[ASSIGNED TASK] Please state the number of lines in the listing that contain the word "ngon", and nothing else.
□ □ □ □ □
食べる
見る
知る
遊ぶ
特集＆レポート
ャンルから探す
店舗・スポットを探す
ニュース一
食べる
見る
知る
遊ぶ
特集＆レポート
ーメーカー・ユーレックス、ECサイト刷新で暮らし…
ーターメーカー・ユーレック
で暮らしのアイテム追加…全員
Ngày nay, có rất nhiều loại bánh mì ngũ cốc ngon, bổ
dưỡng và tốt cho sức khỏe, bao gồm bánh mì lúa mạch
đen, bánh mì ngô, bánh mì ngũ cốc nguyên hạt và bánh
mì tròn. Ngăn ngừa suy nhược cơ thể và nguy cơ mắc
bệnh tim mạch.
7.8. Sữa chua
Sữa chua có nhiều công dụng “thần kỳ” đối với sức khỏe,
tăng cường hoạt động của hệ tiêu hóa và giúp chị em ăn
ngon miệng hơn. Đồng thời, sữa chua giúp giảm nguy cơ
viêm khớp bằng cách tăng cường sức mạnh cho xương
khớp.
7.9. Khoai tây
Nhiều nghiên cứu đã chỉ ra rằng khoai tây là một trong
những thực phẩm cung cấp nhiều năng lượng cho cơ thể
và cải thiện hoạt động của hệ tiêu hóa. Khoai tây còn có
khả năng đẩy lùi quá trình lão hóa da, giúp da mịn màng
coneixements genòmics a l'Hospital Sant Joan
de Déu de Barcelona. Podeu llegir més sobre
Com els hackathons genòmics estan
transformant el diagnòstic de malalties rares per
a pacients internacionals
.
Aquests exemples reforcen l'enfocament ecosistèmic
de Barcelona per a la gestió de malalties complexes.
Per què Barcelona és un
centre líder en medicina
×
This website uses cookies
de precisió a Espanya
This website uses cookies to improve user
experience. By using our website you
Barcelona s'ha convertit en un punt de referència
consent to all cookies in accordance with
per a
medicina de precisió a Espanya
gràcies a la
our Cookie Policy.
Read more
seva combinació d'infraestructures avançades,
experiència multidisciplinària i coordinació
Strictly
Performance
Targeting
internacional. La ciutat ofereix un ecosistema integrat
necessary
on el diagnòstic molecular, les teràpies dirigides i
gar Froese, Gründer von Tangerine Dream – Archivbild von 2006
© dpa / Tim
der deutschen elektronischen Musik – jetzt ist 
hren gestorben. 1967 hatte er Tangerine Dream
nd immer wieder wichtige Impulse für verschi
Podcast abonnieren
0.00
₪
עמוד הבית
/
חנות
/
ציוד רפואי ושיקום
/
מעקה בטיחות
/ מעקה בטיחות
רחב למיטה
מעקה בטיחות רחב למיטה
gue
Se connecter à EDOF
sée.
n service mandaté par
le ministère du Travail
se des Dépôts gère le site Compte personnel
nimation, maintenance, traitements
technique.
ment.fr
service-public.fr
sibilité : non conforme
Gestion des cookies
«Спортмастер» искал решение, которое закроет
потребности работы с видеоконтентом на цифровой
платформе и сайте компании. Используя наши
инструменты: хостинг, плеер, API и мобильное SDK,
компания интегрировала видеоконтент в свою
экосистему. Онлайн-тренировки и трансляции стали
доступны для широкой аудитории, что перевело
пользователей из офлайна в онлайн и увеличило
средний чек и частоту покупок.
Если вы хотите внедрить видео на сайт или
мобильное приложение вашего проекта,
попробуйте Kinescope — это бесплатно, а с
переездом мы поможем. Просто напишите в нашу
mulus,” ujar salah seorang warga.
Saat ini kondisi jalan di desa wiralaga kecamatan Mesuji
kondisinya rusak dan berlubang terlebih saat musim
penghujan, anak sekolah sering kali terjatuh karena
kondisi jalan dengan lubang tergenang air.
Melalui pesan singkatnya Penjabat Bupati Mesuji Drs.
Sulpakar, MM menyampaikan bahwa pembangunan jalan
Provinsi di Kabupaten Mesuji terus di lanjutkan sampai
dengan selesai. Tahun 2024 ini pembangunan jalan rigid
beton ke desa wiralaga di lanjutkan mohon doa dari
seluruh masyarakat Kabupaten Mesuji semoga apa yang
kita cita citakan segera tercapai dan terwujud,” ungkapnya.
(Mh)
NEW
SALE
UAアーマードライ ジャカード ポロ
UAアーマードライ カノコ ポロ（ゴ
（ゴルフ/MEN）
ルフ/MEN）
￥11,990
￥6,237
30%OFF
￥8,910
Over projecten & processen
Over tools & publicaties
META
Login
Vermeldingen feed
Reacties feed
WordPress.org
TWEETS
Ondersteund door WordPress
□ □ □ □ □
[TASK OUTPUT] 2